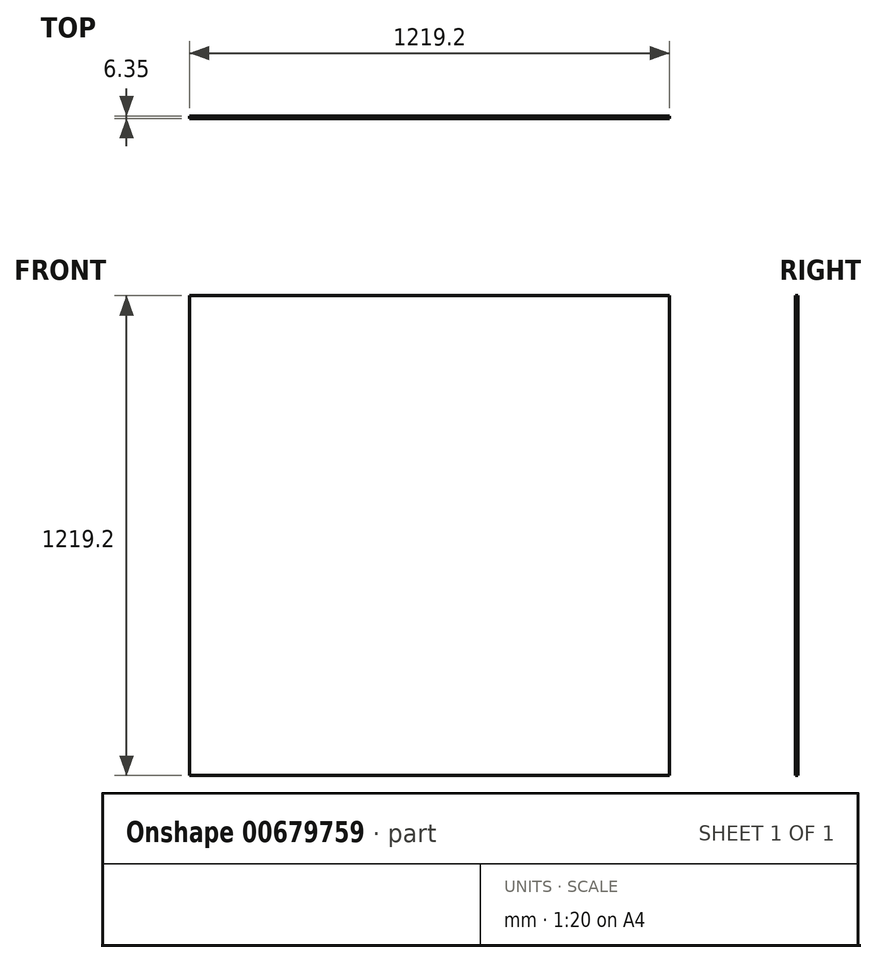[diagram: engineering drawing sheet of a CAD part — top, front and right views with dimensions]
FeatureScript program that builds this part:
annotation { "Feature Type Name" : "Feature", "Feature Type Description" : "" }
export const myFeature = defineFeature(function(context is Context, id is Id, definition is map)
    precondition{}
    {
        {
            var Q0;
            Q0=qCreatedBy(makeId("Front.planeOp"),FACE);
            var sketch = newSketch(context, id + "F0", { "sketchPlane" : qUnion([Q0])});
            skLineSegment(sketch, "E0.bottom", {"start": v(609.6, -609.6) * mm, "end": v(-609.6, -609.6) * mm});
            skLineSegment(sketch, "E0.top", {"start": v(609.6, 609.6) * mm, "end": v(-609.6, 609.6) * mm});
            skLineSegment(sketch, "E0.left", {"start": v(609.6, -609.6) * mm, "end": v(609.6, 609.6) * mm});
            skLineSegment(sketch, "E0.right", {"start": v(-609.6, -609.6) * mm, "end": v(-609.6, 609.6) * mm});
            skPoint(sketch, "E0.middle", {"position": v(0, 0) * mm});
            skSolve(sketch);
        }
        {
            var Q0;
            Q0 = qSketchRegion(id + "F0", true);
            extrude(context, id + "F1", {"entities" : qUnion([Q0]), "depth" : 6.35 * mm, "offsetDistance" : 30.48 * mm});
        }
    });
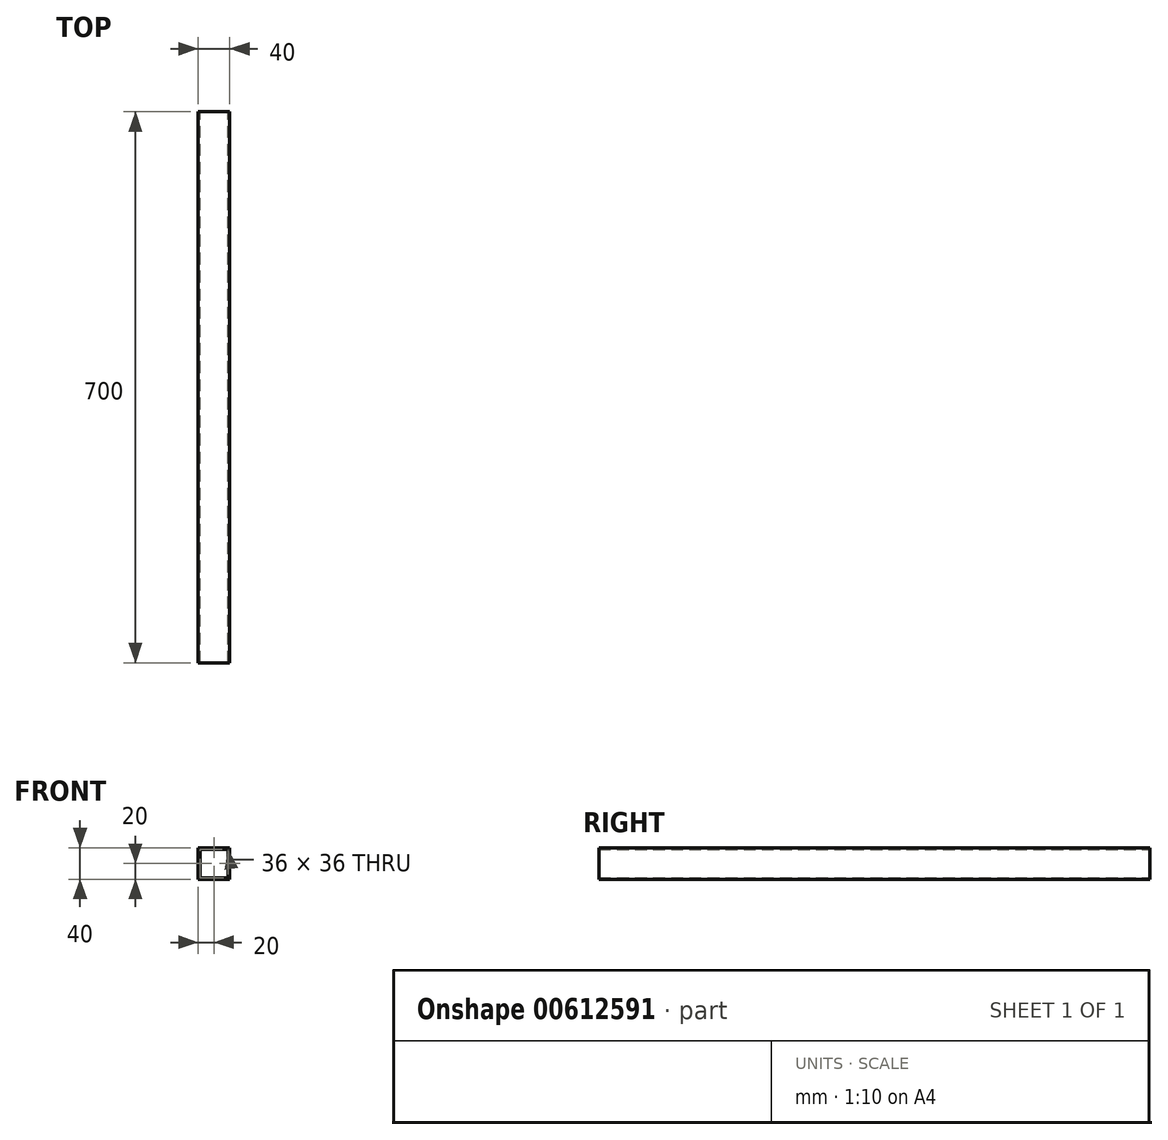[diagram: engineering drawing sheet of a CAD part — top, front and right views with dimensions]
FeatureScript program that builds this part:
annotation { "Feature Type Name" : "Feature", "Feature Type Description" : "" }
export const myFeature = defineFeature(function(context is Context, id is Id, definition is map)
    precondition{}
    {
        {
            var Q0;
            Q0=qCreatedBy(makeId("Front.planeOp"),FACE);
            var sketch = newSketch(context, id + "F0", { "sketchPlane" : qUnion([Q0])});
            skLineSegment(sketch, "E0.bottom", {"start": v(0, 0) * mm, "end": v(40, 0) * mm});
            skLineSegment(sketch, "E0.top", {"start": v(0, -40) * mm, "end": v(40, -40) * mm});
            skLineSegment(sketch, "E0.left", {"start": v(0, 0) * mm, "end": v(0, -40) * mm});
            skLineSegment(sketch, "E0.right", {"start": v(40, 0) * mm, "end": v(40, -40) * mm});
            skLineSegment(sketch, "E1.0", {"start": v(2, -2) * mm, "end": v(38, -2) * mm});
            skLineSegment(sketch, "E1.1", {"start": v(2, -2) * mm, "end": v(2, -38) * mm});
            skLineSegment(sketch, "E1.2", {"start": v(2, -38) * mm, "end": v(38, -38) * mm});
            skLineSegment(sketch, "E1.3", {"start": v(38, -2) * mm, "end": v(38, -38) * mm});
            skSolve(sketch);
        }
        {
            var Q0;
            Q0=makeQuery(id+"F0.imprint","IMPRINT",FACE,{"disambiguationData":[TD([[makeQuery(id+"F0.imprint","IMPRINT",EDGE,{"derivedFrom":sQuery(id+"F0.wireOp",EDGE,"E0.bottom")}),-1.0]])]});
            extrude(context, id + "F1", {"entities" : qUnion([Q0]), "depth" : 700 * mm, "offsetDistance" : 25.4 * mm});
        }
    });
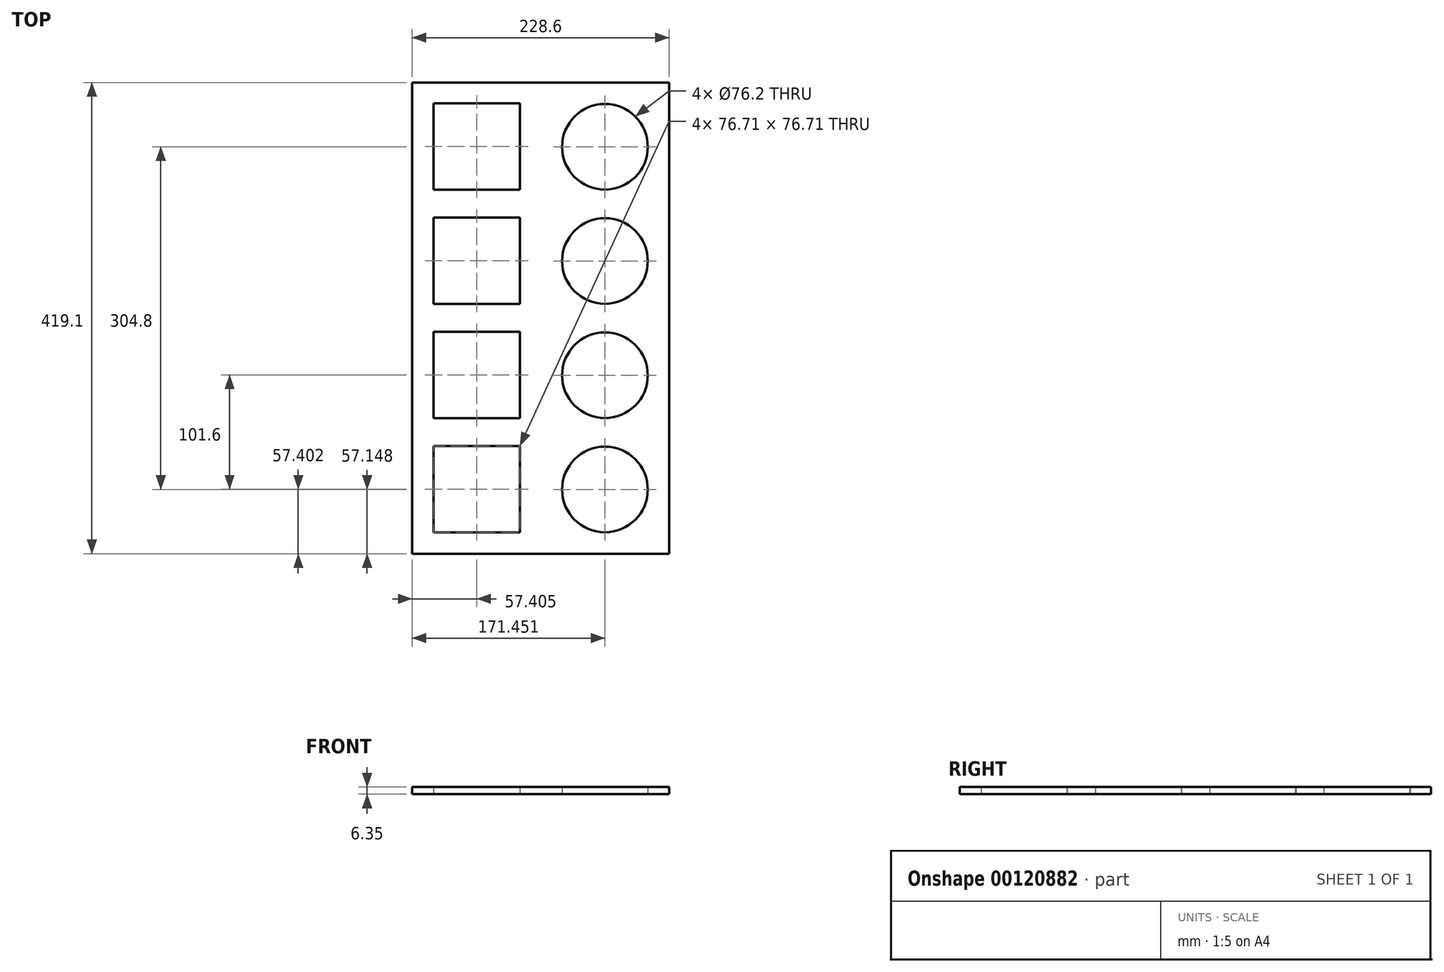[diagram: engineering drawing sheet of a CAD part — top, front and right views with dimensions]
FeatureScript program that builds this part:
annotation { "Feature Type Name" : "Feature", "Feature Type Description" : "" }
export const myFeature = defineFeature(function(context is Context, id is Id, definition is map)
    precondition{}
    {
        {
            var Q0;
            Q0=qCreatedBy(makeId("Top.planeOp"),FACE);
            var sketch = newSketch(context, id + "F0", { "sketchPlane" : qUnion([Q0])});
            skLineSegment(sketch, "E0.bottom", {"start": v(-97.95, 225.15) * mm, "end": v(130.65, 225.15) * mm});
            skLineSegment(sketch, "E0.top", {"start": v(-97.95, -193.95) * mm, "end": v(130.65, -193.95) * mm});
            skLineSegment(sketch, "E0.left", {"start": v(-97.95, 225.15) * mm, "end": v(-97.95, -193.95) * mm});
            skLineSegment(sketch, "E0.right", {"start": v(130.65, 225.15) * mm, "end": v(130.65, -193.95) * mm});
            skSolve(sketch);
        }
        {
            var Q0;
            Q0=makeQuery(id+"F0.imprint","IMPRINT",FACE,{"disambiguationData":[TD([[makeQuery(id+"F0.imprint","IMPRINT",EDGE,{"derivedFrom":sQuery(id+"F0.wireOp",EDGE,"E0.bottom")}),-1.0]])]});
            extrude(context, id + "F1", {"entities" : qUnion([Q0]), "depth" : 6.35 * mm});
        }
        {
            var Q0;
            Q0=makeQuery(id+"F1.opExtrude","CAP_FACE",FACE,{"disambiguationData":[OSD([sQuery(id+"F0.wireOp",EDGE,"E0.bottom"),sQuery(id+"F0.wireOp",EDGE,"E0.top"),sQuery(id+"F0.wireOp",EDGE,"E0.left"),sQuery(id+"F0.wireOp",EDGE,"E0.right")])],"isStart":true});
            var sketch = newSketch(context, id + "F2", { "sketchPlane" : qUnion([Q0])});
            skLineSegment(sketch, "E1.bottom", {"start": v(-78.9, 174.9) * mm, "end": v(-2.2, 174.9) * mm});
            skLineSegment(sketch, "E1.top", {"start": v(-78.9, 98.2) * mm, "end": v(-2.2, 98.2) * mm});
            skLineSegment(sketch, "E1.left", {"start": v(-78.9, 174.9) * mm, "end": v(-78.9, 98.2) * mm});
            skLineSegment(sketch, "E1.right", {"start": v(-2.2, 174.9) * mm, "end": v(-2.2, 98.2) * mm});
            skLineSegment(sketch, "E2.0.1.0", {"start": v(-78.9, 73.3) * mm, "end": v(-2.2, 73.3) * mm});
            skLineSegment(sketch, "E2.0.1.1", {"start": v(-78.9, 73.3) * mm, "end": v(-78.9, -3.4) * mm});
            skLineSegment(sketch, "E2.0.1.2", {"start": v(-2.2, 73.3) * mm, "end": v(-2.2, -3.4) * mm});
            skLineSegment(sketch, "E2.0.1.3", {"start": v(-78.9, -3.4) * mm, "end": v(-2.2, -3.4) * mm});
            skLineSegment(sketch, "E2.0.2.0", {"start": v(-78.9, -28.3) * mm, "end": v(-2.2, -28.3) * mm});
            skLineSegment(sketch, "E2.0.2.1", {"start": v(-78.9, -28.3) * mm, "end": v(-78.9, -105) * mm});
            skLineSegment(sketch, "E2.0.2.2", {"start": v(-2.2, -28.3) * mm, "end": v(-2.2, -105) * mm});
            skLineSegment(sketch, "E2.0.2.3", {"start": v(-78.9, -105) * mm, "end": v(-2.2, -105) * mm});
            skLineSegment(sketch, "E2.0.3.0", {"start": v(-78.9, -129.9) * mm, "end": v(-2.2, -129.9) * mm});
            skLineSegment(sketch, "E2.0.3.1", {"start": v(-78.9, -129.9) * mm, "end": v(-78.9, -206.6) * mm});
            skLineSegment(sketch, "E2.0.3.2", {"start": v(-2.2, -129.9) * mm, "end": v(-2.2, -206.6) * mm});
            skLineSegment(sketch, "E2.0.3.3", {"start": v(-78.9, -206.6) * mm, "end": v(-2.2, -206.6) * mm});
            skLineSegment(sketch, "E2.direction1", {"start": v(-78.9, 98.2) * mm, "end": v(-104.3, 98.2) * mm, "construction": true});
            skLineSegment(sketch, "E2.direction2", {"start": v(-78.9, 98.2) * mm, "end": v(-78.9, -3.4) * mm, "construction": true});
            skSolve(sketch);
        }
        {
            var Q0;
            Q0 = qSketchRegion(id + "F2", true);
            extrude(context, id + "F3", {"entities" : qUnion([Q0]), "operationType" : NewBodyOperationType.REMOVE, "oppositeDirection" : true, "depth" : 25.4 * mm});
        }
        {
            var Q0;
            Q0=makeQuery(id+"F1.opExtrude","CAP_FACE",FACE,{"disambiguationData":[OSD([sQuery(id+"F0.wireOp",EDGE,"E0.bottom"),sQuery(id+"F0.wireOp",EDGE,"E0.top"),sQuery(id+"F0.wireOp",EDGE,"E0.left"),sQuery(id+"F0.wireOp",EDGE,"E0.right")])],"isStart":true});
            var sketch = newSketch(context, id + "F4", { "sketchPlane" : qUnion([Q0])});
            skCircle(sketch, "E3", {"center": v(73.5, 136.8) * mm, "radius": 38.1 * mm});
            skCircle(sketch, "E4.0.1.0", {"center": v(73.5, 35.2) * mm, "radius": 38.1 * mm});
            skCircle(sketch, "E4.0.2.0", {"center": v(73.5, -66.4) * mm, "radius": 38.1 * mm});
            skCircle(sketch, "E4.0.3.0", {"center": v(73.5, -168) * mm, "radius": 38.1 * mm});
            skLineSegment(sketch, "E4.direction1", {"start": v(73.5, 136.8) * mm, "end": v(98.9, 136.8) * mm, "construction": true});
            skLineSegment(sketch, "E4.direction2", {"start": v(73.5, 136.8) * mm, "end": v(73.5, 35.2) * mm, "construction": true});
            skSolve(sketch);
        }
        {
            var Q0;
            Q0 = qSketchRegion(id + "F4", true);
            extrude(context, id + "F5", {"entities" : qUnion([Q0]), "operationType" : NewBodyOperationType.REMOVE, "oppositeDirection" : true, "depth" : 25.4 * mm});
        }
    });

* * * * * * *

How many lines in the listing above contain the string "skCircle"? Reply with the count alone.

→ Solved problem:
4